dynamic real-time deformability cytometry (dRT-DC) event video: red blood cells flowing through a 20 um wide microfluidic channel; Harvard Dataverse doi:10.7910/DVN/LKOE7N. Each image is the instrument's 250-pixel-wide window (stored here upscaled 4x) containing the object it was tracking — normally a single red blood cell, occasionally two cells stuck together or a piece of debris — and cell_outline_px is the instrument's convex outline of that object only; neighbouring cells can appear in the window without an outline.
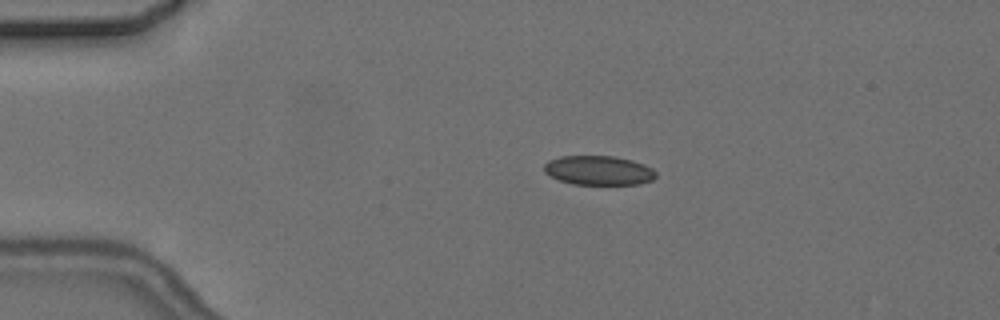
{"species": "common noctule bat (a hibernating species)", "species_latin": "Nyctalus noctula", "temperature_condition": "cold", "stored_images_in_passage": 7, "camera_frame_rate_fps": 3000, "um_per_image_px": 0.085, "animal": {"sex": "female", "body_mass_g": 24.6, "forearm_length_mm": 56.2}, "frame": {"image": 1, "passage_image": 1, "time_ms": 0.0, "image_size_px": [1000, 320], "cell_outline_px": [[656, 176], [652, 180], [640, 184], [572, 184], [560, 180], [544, 172], [544, 164], [548, 160], [560, 156], [612, 156], [632, 160], [644, 164], [652, 168], [656, 172]], "centroid_in_image_um": [50.89, 14.48], "position_along_channel_um": 34.1, "area_um2": 19.07}}
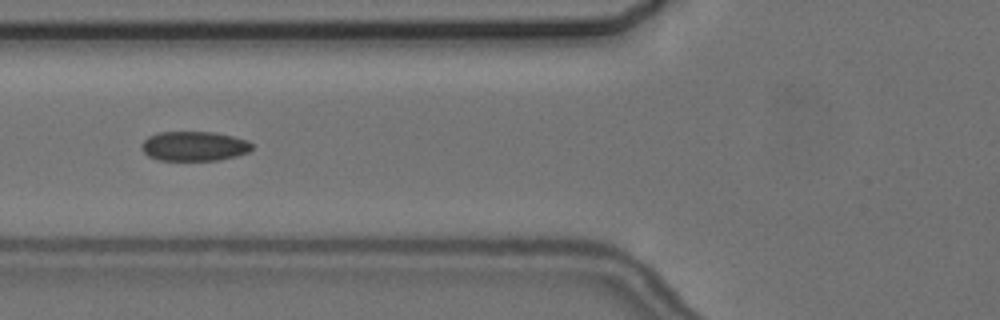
{"frame": {"image": 2, "passage_image": 3, "time_ms": 3.333, "image_size_px": [1000, 320], "cell_outline_px": [[252, 148], [248, 152], [236, 156], [220, 160], [160, 160], [148, 156], [144, 152], [140, 144], [148, 136], [160, 132], [216, 132], [248, 140], [252, 144]], "centroid_in_image_um": [16.51, 12.42], "position_along_channel_um": 109.3, "area_um2": 19.07}}
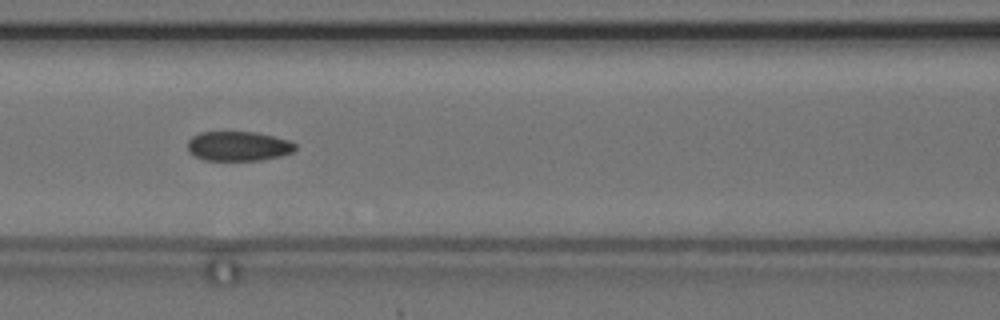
{"frame": {"image": 3, "passage_image": 4, "time_ms": 4.333, "image_size_px": [1000, 320], "cell_outline_px": [[296, 148], [292, 152], [280, 156], [260, 160], [204, 160], [188, 152], [188, 140], [192, 136], [200, 132], [256, 132], [288, 140], [296, 144]], "centroid_in_image_um": [20.24, 12.42], "position_along_channel_um": 146.4, "area_um2": 18.5}}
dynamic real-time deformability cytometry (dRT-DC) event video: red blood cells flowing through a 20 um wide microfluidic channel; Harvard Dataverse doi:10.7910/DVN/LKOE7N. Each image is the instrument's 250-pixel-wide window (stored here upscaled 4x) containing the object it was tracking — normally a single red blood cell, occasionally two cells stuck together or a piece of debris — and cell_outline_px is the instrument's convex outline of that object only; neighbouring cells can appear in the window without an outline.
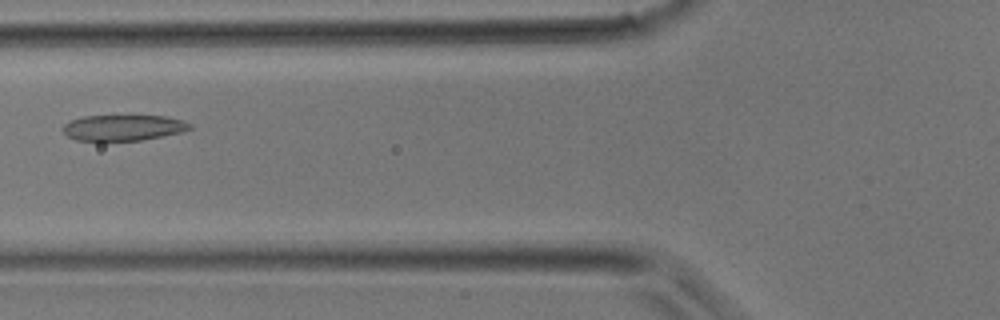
{"species": "common noctule bat (a hibernating species)", "species_latin": "Nyctalus noctula", "temperature_condition": "room temperature", "stored_images_in_passage": 31, "camera_frame_rate_fps": 3000, "um_per_image_px": 0.085, "animal": {"sex": "male", "body_mass_g": 17.9}, "frame": {"image": 1, "passage_image": 9, "time_ms": 2.667, "image_size_px": [1000, 320], "cell_outline_px": [[192, 128], [180, 132], [140, 140], [76, 140], [68, 136], [64, 132], [64, 124], [72, 120], [84, 116], [168, 116], [184, 120], [192, 124]], "centroid_in_image_um": [10.52, 10.84], "position_along_channel_um": 115.3, "area_um2": 18.79}}
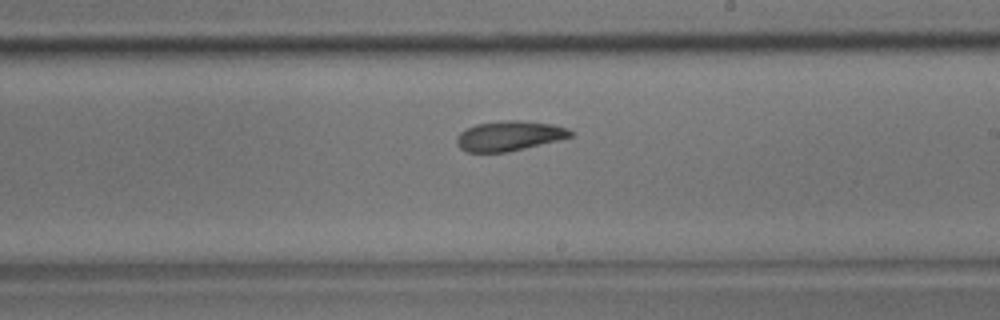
{"frame": {"image": 2, "passage_image": 16, "time_ms": 5.0, "image_size_px": [1000, 320], "cell_outline_px": [[572, 136], [508, 152], [468, 152], [460, 148], [456, 144], [456, 136], [460, 132], [476, 124], [508, 120], [520, 120], [552, 124], [568, 128], [572, 132]], "centroid_in_image_um": [43.25, 11.55], "position_along_channel_um": 245.8, "area_um2": 19.59}}
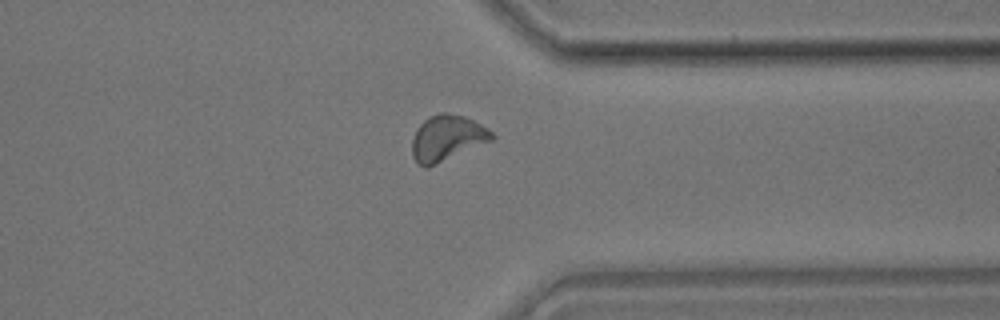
{"frame": {"image": 3, "passage_image": 23, "time_ms": 7.333, "image_size_px": [1000, 320], "cell_outline_px": [[496, 136], [492, 140], [432, 164], [416, 164], [412, 156], [412, 140], [416, 128], [424, 120], [440, 112], [444, 112], [464, 116], [480, 124], [492, 132]], "centroid_in_image_um": [37.98, 11.69], "position_along_channel_um": 373.4, "area_um2": 20.46}}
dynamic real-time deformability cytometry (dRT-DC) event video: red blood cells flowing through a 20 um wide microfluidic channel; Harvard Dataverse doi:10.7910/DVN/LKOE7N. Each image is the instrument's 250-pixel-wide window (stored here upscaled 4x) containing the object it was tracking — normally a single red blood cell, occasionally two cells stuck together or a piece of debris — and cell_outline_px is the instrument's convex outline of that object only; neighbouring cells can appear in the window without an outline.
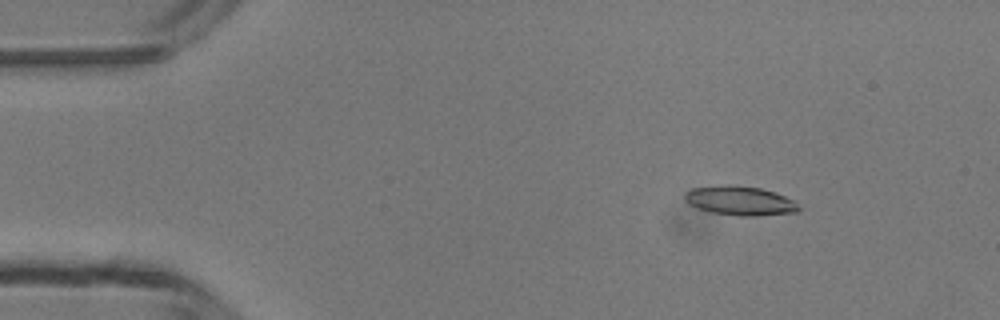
{"species": "common noctule bat (a hibernating species)", "species_latin": "Nyctalus noctula", "temperature_condition": "room temperature", "stored_images_in_passage": 48, "camera_frame_rate_fps": 3000, "um_per_image_px": 0.085, "animal": {"sex": "male", "body_mass_g": 13.3}, "frame": {"image": 1, "passage_image": 7, "time_ms": 2.0, "image_size_px": [1000, 320], "cell_outline_px": [[800, 212], [756, 216], [740, 216], [712, 212], [696, 208], [688, 204], [684, 200], [684, 196], [692, 188], [720, 184], [732, 184], [760, 188], [776, 192], [796, 200], [800, 208]], "centroid_in_image_um": [62.93, 17.05], "position_along_channel_um": 22.1, "area_um2": 19.83}}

■ ■ ■ ■

* PROBLEM
The records above must be echoed exactly, minus their pictures.

* THE REPLY
dynamic real-time deformability cytometry (dRT-DC) event video: red blood cells flowing through a 20 um wide microfluidic channel; Harvard Dataverse doi:10.7910/DVN/LKOE7N. Each image is the instrument's 250-pixel-wide window (stored here upscaled 4x) containing the object it was tracking — normally a single red blood cell, occasionally two cells stuck together or a piece of debris — and cell_outline_px is the instrument's convex outline of that object only; neighbouring cells can appear in the window without an outline.
{"species": "common noctule bat (a hibernating species)", "species_latin": "Nyctalus noctula", "temperature_condition": "cold", "stored_images_in_passage": 7, "camera_frame_rate_fps": 3000, "um_per_image_px": 0.085, "animal": {"sex": "female", "body_mass_g": 24.6, "forearm_length_mm": 56.2}, "frame": {"image": 1, "passage_image": 1, "time_ms": 0.0, "image_size_px": [1000, 320], "cell_outline_px": [[656, 176], [652, 180], [640, 184], [572, 184], [560, 180], [544, 172], [544, 164], [548, 160], [560, 156], [612, 156], [632, 160], [644, 164], [652, 168], [656, 172]], "centroid_in_image_um": [50.89, 14.48], "position_along_channel_um": 34.1, "area_um2": 19.07}}
{"frame": {"image": 2, "passage_image": 3, "time_ms": 3.333, "image_size_px": [1000, 320], "cell_outline_px": [[252, 148], [248, 152], [236, 156], [220, 160], [160, 160], [148, 156], [144, 152], [140, 144], [148, 136], [160, 132], [216, 132], [248, 140], [252, 144]], "centroid_in_image_um": [16.51, 12.42], "position_along_channel_um": 109.3, "area_um2": 19.07}}
{"frame": {"image": 3, "passage_image": 4, "time_ms": 4.333, "image_size_px": [1000, 320], "cell_outline_px": [[296, 148], [292, 152], [280, 156], [260, 160], [204, 160], [188, 152], [188, 140], [192, 136], [200, 132], [256, 132], [288, 140], [296, 144]], "centroid_in_image_um": [20.24, 12.42], "position_along_channel_um": 146.4, "area_um2": 18.5}}
dynamic real-time deformability cytometry (dRT-DC) event video: red blood cells flowing through a 20 um wide microfluidic channel; Harvard Dataverse doi:10.7910/DVN/LKOE7N. Each image is the instrument's 250-pixel-wide window (stored here upscaled 4x) containing the object it was tracking — normally a single red blood cell, occasionally two cells stuck together or a piece of debris — and cell_outline_px is the instrument's convex outline of that object only; neighbouring cells can appear in the window without an outline.
{"species": "common noctule bat (a hibernating species)", "species_latin": "Nyctalus noctula", "temperature_condition": "room temperature", "stored_images_in_passage": 31, "camera_frame_rate_fps": 3000, "um_per_image_px": 0.085, "animal": {"sex": "male", "body_mass_g": 17.9}, "frame": {"image": 1, "passage_image": 9, "time_ms": 2.667, "image_size_px": [1000, 320], "cell_outline_px": [[192, 128], [180, 132], [140, 140], [76, 140], [68, 136], [64, 132], [64, 124], [72, 120], [84, 116], [168, 116], [184, 120], [192, 124]], "centroid_in_image_um": [10.52, 10.84], "position_along_channel_um": 115.3, "area_um2": 18.79}}
{"frame": {"image": 2, "passage_image": 16, "time_ms": 5.0, "image_size_px": [1000, 320], "cell_outline_px": [[572, 136], [508, 152], [468, 152], [460, 148], [456, 144], [456, 136], [460, 132], [476, 124], [508, 120], [520, 120], [552, 124], [568, 128], [572, 132]], "centroid_in_image_um": [43.25, 11.55], "position_along_channel_um": 245.8, "area_um2": 19.59}}
{"frame": {"image": 3, "passage_image": 23, "time_ms": 7.333, "image_size_px": [1000, 320], "cell_outline_px": [[496, 136], [492, 140], [432, 164], [416, 164], [412, 156], [412, 140], [416, 128], [424, 120], [440, 112], [444, 112], [464, 116], [480, 124], [492, 132]], "centroid_in_image_um": [37.98, 11.69], "position_along_channel_um": 373.4, "area_um2": 20.46}}
dynamic real-time deformability cytometry (dRT-DC) event video: red blood cells flowing through a 20 um wide microfluidic channel; Harvard Dataverse doi:10.7910/DVN/LKOE7N. Each image is the instrument's 250-pixel-wide window (stored here upscaled 4x) containing the object it was tracking — normally a single red blood cell, occasionally two cells stuck together or a piece of debris — and cell_outline_px is the instrument's convex outline of that object only; neighbouring cells can appear in the window without an outline.
{"species": "common noctule bat (a hibernating species)", "species_latin": "Nyctalus noctula", "temperature_condition": "room temperature", "stored_images_in_passage": 48, "camera_frame_rate_fps": 3000, "um_per_image_px": 0.085, "animal": {"sex": "male", "body_mass_g": 13.3}, "frame": {"image": 1, "passage_image": 7, "time_ms": 2.0, "image_size_px": [1000, 320], "cell_outline_px": [[800, 212], [756, 216], [740, 216], [712, 212], [696, 208], [688, 204], [684, 200], [684, 196], [692, 188], [720, 184], [732, 184], [760, 188], [776, 192], [796, 200], [800, 208]], "centroid_in_image_um": [62.93, 17.05], "position_along_channel_um": 22.1, "area_um2": 19.83}}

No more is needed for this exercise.